AS FAR as Old Camperdown and I are concerned, Viscount Weir's annual

St Andrew's Night Banquet for the patrons of the National Galleries of

Scotland, held last Monday in the National Gallery of Scotland on

Edinburgh's Mound, is an occasion not to be missed.

We have attended these splendidly social dinners for the past three

years, and being seated at that mile-long table surrounded by all those

wonderful paintings, not to mention almost the entire sorority of one's

fellow Scottish aristocrats, is how one imagines one should spend the

rest of one's life.

The first person I spotted on arrival was Veronica Linklater, Colonel

Lyle's guitar-playing daughter, so I was looking forward to a repeat of

last year's performance when she so sweetly sang to us. Instead, the

Hon. Sir Steven Runciman, who lives near Lockerbie, made the most

interesting speech, and most amusingly compared the National Gallery to

Dame Barbara Cartland. I'm told that despite this, however, Tim

Clifford, the gallery director, is not planning to paint the gallery

walls pink.

TONIGHT Camperdown and I will once again be in the heart of

Midlothian, this time for the Victorian Christmas Ball taking place at

Parliament House in aid of the Malcolm Sargent Cancer Fund for Children.

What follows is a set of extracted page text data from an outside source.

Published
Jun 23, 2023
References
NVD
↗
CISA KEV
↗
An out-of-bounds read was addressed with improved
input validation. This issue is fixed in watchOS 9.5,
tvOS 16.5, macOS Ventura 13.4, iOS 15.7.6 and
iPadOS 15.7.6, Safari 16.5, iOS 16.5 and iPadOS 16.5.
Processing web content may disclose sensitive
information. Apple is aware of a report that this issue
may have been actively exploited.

Lady Kirkwood and Lady Cullen, both married to Court of Session Judges,

have organised the committee, so I imagine a three-line whip will have

been sent around Edinburgh's legal establishment to come and whoop it up

before Christmas.

I really have no idea what to expect. Our hostess has suggested we

wear Victorian dress, but I'm not really in the mood for a hoop or

bustle. And being Edinburgh, one doesn't want to appear too conspicuous.

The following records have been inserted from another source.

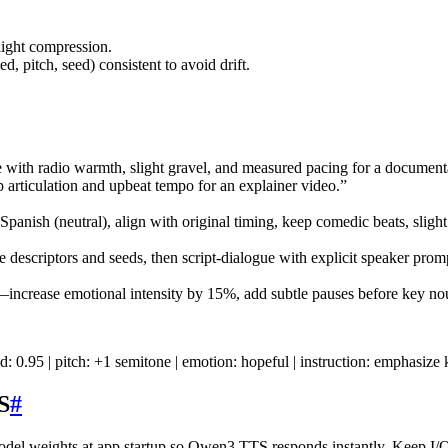
.
ight compression.
 pitch, seed) consistent to avoid drift.
with radio warmth, slight gravel, and measured pacing for a document
p articulation and upbeat tempo for an explainer video.”
ish (neutral), align with original timing, keep comedic beats, slight
descriptors and seeds, then script-dialogue with explicit speaker prom
—increase emotional intensity by 15%, add subtle pauses before key no
d: 0.95 | pitch: +1 semitone | emotion: hopeful | instruction: emphasi
S
#
del weights at app startup so Qwen3 TTS responds instantly. Keep I/O 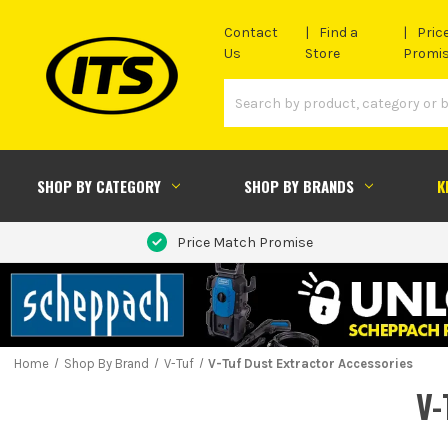
Contact
Find a
Pric
Us
Store
Promi
SHOP BY CATEGORY
SHOP BY BRANDS
K
Price Match Promise
Home
Shop By Brand
V-Tuf
V-Tuf Dust Extractor Accessories
V-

Somewhere in a trunk I have a brilliant aquamarine ostrich-feather fan,

so I've decided to wear a slinky Bruce Oldfield in a matching colour

which I must have had for at least five years.

AS a child, I would often hear my grandmother talk in the most

animated fashion about somebody called Don Roberto. From what I recall,

she gave the impression that this wildly romantic-sounding individual

spent virtually all of his life on horseback, which, for me as a

teenager, sounded pure heaven.

Years later I discovered that she had been referring to Robert Bontine

Cunninghame Graham, a one-time Member of Parliament, who had lived at

Ardoch in Dunbartonshire and, in keeping with his left-wing politics,

also owned a house in London, another on the Isle of Bute, and a ranch

in Argentina.

Throughout his 84 years, Don Roberto wrote a number of the most

fascinating travel books, many of which we still have in our library,

and, eight years prior to his death in Buenos Aires in 1936, he was

elected the first president of the Scottish National Party. One can

quite understand how my grandmother, a militant supporter of the

suffragette movement, but an unashamedly sentimental old thing none the

less, came to fall under the spell of this swashbuckling Scotophile

South American cowboy.

What brings all this to mind is a charming letter from my old friend

Lady Polwarth, Don Roberto's great-niece, who lives at Harden, near

Hawick, and who has privately published the most enchanting account of

her childhood entitled Sailor's Daughter.

Jean Polwarth's father was Admiral Sir Angus Cunninghame Graham, at

one time Commander-in-Chief Scotland and Northern Ireland, and in her

book, which has prefaces by Richard Hough, the naval historian, and

Admiral Sir Julian Oswald, a former First Sea Lord, she recalls the

first 18 years of her life up to 1946 when she made her debut, as we all

did in those days, at Queen Charlotte's Ball in London.

And what an exciting young life Jean had -- travelling in her father's

cruiser to South Africa; trips to the Far East and living in Hong Kong;

recollections of shooting and stalking in Perthshire; being bombed by

the Japanese in Canton at the start of the war, and later by the

Luftwaffe in Chatham and Clydebank.

Jean's easy prose brings those unhurried days of childhood

effortlessly to life. I am astonished by her recall. For somebody whose

family moved about so much, her memories from the age of three are so

amazingly vivid. She explains in her introduction her reasons for

writing these memoirs: ''Not so much an 'ego' trip, but a means of

describing for posterity the very different world we lived in during the

1930s and 1940s.''

And it was such a different world. For better and for worse, so much

of what so many of our parents took for granted has gone forever. As a

measure of just how compelling Jean's book is, Camperdown has been

locked up in his study with it since Thursday (he reads slowly and

dislikes interruption). For my part, I must say I think it a pity that

Sailor's Daughter is not, as yet, available on general release.

Secondly, please Jean, let's now have the follow-up.